Early Life of Marc Gabriel Charles Gleyre

He was brought by an uncle in Lyon, France after his father and mother died when he was eight or nine years old. His uncle sent him to the city’s industrial school. Before moving to Paris, he started having his formal art education in Lyon under Bonnefond where he enrolled at the École des Beaux-Arts under Hersent.

In his late teens in Paris, he spent four years of his life in intense artistic studies. The following four years were spent by him in Italy in meditative inactivity and there he became acquainted with Horace Vernet as well as Louis Léopold Robert.

The recommendation of Vernet made him chosen by John Lowell Jr. who was an American traveler for accompanying him on his journeys around the eastern Mediterranean where they needed to record the scenes as well as ethnographic subjects they met with.

Charles Gleyre Detailed Biography

In 1834, during the spring season, they left Italy and spent his six more years in Greece, Turkey, and Egypt. They stayed here together until November 1835 and then Lowell left for India.

But Gleyre did not stop here and he continued his traveling around Egypt and Syria and then he finally returned to France in 1838.

He was attacked by ophthalmia or inflammation of the eye in Cairo and in Lebanon he was also struck down by fever and then he returned to Lyons in a shattered health.

He went to Paris after his recovery and there he established a modest studio in the Rue de Université.

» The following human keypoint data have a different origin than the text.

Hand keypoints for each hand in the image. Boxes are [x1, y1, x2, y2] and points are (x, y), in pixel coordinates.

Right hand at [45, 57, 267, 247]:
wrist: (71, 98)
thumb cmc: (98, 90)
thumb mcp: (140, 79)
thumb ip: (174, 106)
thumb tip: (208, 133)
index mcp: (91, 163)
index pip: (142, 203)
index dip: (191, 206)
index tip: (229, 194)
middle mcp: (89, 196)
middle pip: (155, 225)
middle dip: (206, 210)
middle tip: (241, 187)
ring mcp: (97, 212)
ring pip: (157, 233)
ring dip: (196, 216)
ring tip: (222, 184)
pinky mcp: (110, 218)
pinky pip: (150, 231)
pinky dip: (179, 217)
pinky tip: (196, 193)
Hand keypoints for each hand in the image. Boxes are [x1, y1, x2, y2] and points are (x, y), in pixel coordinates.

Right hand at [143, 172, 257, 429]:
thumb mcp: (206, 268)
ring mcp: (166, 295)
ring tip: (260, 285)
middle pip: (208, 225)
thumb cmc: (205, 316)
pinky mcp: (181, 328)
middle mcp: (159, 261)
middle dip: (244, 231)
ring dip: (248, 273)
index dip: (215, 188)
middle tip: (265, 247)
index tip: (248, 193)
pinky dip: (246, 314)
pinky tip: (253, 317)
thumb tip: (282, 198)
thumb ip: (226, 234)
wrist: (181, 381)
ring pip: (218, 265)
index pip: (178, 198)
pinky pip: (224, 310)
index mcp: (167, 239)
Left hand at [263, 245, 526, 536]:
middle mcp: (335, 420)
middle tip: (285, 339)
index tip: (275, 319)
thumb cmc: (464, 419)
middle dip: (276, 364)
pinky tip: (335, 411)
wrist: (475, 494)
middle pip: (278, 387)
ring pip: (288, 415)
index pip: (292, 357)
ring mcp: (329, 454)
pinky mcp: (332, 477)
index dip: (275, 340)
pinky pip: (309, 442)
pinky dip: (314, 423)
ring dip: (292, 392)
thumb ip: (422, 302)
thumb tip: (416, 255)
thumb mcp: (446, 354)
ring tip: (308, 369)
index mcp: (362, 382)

Gleyre started implementing the ideas which were slowly shaping his mind.

Works of Gleyre

Mention has two decorative panels Diana leaving the Bath and a Young Nubian and they were seen as the first fruits of his genius but they did not receive any public attention. But Apocalyptic Vision of St John made him gain attention by practically opening his artistic career and this work of his was sent to the Salon of 1840.

Charles Gleyre Les Romans

In 1843, his another work ‘Evening’ received a medal of the second class and later, it became popular under the title Lost Illusions. His work shows a poet seated on a bank of a river with his head drooping which is sleeping from his careless hand and this poet is sadly watching a bright company of maidens.

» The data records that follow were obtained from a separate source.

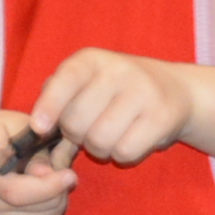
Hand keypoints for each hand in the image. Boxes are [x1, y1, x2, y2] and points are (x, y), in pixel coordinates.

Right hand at [0, 109, 77, 214]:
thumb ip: (35, 143)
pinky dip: (52, 212)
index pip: (15, 191)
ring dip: (58, 201)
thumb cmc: (3, 132)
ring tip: (56, 180)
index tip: (70, 175)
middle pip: (29, 207)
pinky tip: (50, 194)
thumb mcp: (19, 124)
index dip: (47, 187)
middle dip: (58, 192)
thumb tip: (46, 173)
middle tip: (67, 173)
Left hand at [32, 48, 193, 167]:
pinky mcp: (162, 117)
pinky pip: (125, 152)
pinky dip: (122, 155)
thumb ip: (59, 93)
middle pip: (76, 122)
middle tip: (91, 129)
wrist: (175, 89)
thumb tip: (38, 124)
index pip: (65, 80)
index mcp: (92, 59)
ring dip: (99, 149)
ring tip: (111, 136)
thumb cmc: (117, 91)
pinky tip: (130, 141)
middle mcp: (119, 70)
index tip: (39, 128)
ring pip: (99, 141)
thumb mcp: (87, 80)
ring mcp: (144, 92)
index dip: (49, 106)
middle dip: (77, 136)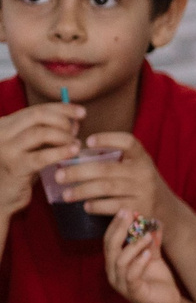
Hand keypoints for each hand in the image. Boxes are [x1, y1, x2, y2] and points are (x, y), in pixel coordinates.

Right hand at [0, 102, 83, 217]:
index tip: (81, 112)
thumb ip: (48, 132)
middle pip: (38, 116)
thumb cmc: (21, 168)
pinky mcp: (16, 166)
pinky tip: (73, 152)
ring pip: (40, 133)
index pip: (36, 109)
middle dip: (63, 120)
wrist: (2, 194)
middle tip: (77, 131)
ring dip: (64, 137)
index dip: (62, 108)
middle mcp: (2, 132)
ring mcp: (6, 149)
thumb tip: (75, 121)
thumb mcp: (31, 146)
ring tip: (75, 145)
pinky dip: (61, 152)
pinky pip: (42, 156)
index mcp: (6, 124)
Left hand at [52, 132, 164, 220]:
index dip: (108, 139)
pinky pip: (113, 206)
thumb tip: (74, 154)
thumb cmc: (141, 185)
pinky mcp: (141, 210)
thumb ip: (114, 159)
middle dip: (78, 171)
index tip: (88, 141)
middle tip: (58, 175)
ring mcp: (144, 192)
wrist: (168, 211)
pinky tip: (86, 206)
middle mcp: (145, 173)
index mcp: (142, 158)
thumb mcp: (136, 167)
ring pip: (106, 188)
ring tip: (65, 194)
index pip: (128, 142)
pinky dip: (96, 206)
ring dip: (82, 191)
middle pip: (106, 169)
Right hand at [102, 218, 182, 302]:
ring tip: (147, 236)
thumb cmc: (157, 280)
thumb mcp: (154, 257)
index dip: (116, 225)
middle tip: (129, 214)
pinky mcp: (133, 293)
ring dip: (133, 246)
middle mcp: (113, 272)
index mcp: (115, 262)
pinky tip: (148, 254)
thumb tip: (154, 221)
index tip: (125, 210)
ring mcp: (121, 284)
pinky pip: (131, 276)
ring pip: (120, 260)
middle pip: (110, 247)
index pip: (109, 240)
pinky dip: (139, 263)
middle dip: (119, 229)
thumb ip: (152, 242)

Charles Gleyre’s Artistic Idea

The song sung by maidens is slowly dying as their boat is borne slowly from his sight. In spite of achieving the success of his first ventures, he soon retired from the public competition and devoted the rest of his life to his artistic ideals.

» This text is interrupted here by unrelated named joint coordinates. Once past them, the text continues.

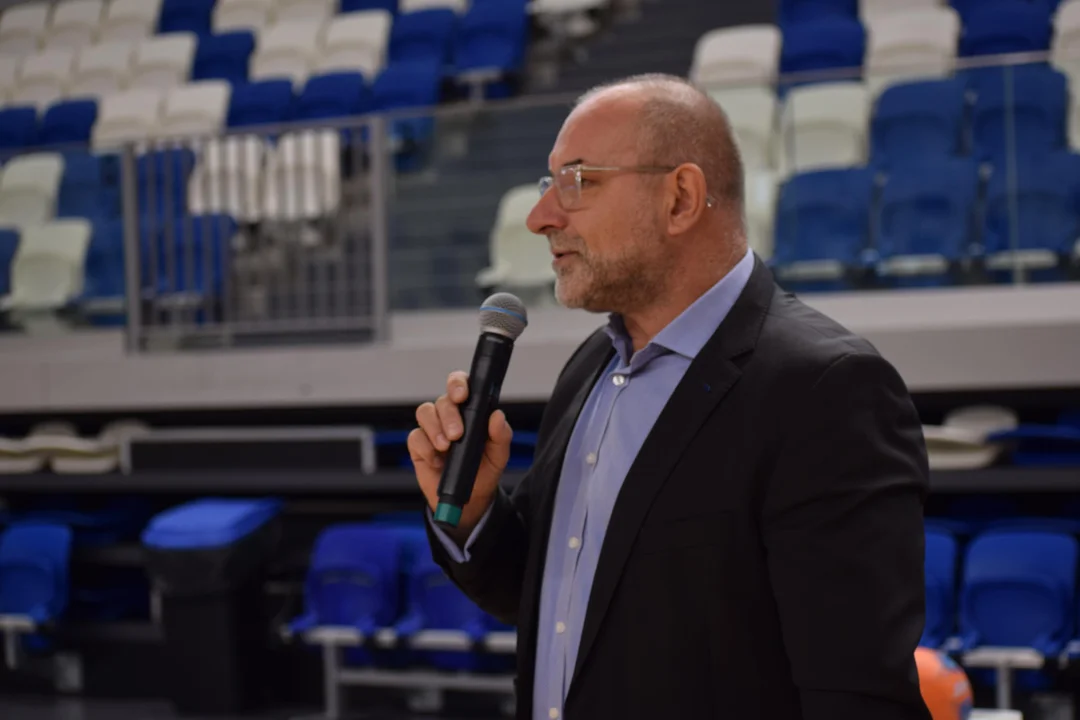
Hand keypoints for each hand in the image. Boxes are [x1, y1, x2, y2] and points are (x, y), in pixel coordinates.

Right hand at [408, 370, 512, 541]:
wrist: (469, 498)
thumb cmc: (484, 470)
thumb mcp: (499, 455)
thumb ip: (501, 435)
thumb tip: (497, 416)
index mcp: (470, 411)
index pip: (460, 385)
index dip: (458, 384)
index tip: (462, 395)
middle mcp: (449, 416)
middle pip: (442, 401)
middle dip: (449, 415)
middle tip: (456, 434)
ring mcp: (432, 429)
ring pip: (424, 412)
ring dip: (434, 429)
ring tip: (445, 447)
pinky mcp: (419, 446)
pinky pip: (415, 437)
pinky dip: (425, 447)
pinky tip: (436, 460)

Charles Gleyre La Danse Des Bacchantes

He exhibited the Separation of the Apostles in 1845 but he contributed nothing to the Salon but in 1849, he did and that was the Dance of the Bacchantes. But he kept on working steadily and that turned productive.

Charles Gleyre Journey as Teacher

He became influential as a teacher in 1843 after he took over the studio of Paul Delaroche – then the leading private teaching atelier in Paris. Jean-Léon Gérôme, Jean-Louis Hamon, Auguste Toulmouche, Whistler and some Impressionists: Monet, Renoir, Sisley, and Bazille were some of his students.

He did not take any fee from his students. But aCharles Gleyret the same time, Gleyre expected him to contribute to the rent as well as the payment of models. Not only this, students were given a say in the running of the school.

After his retirement, he took interest in politics and was a voracious reader of political journals. Earthly Paradise was left unfinished by him. He never married and finally he died on 5 May 1874.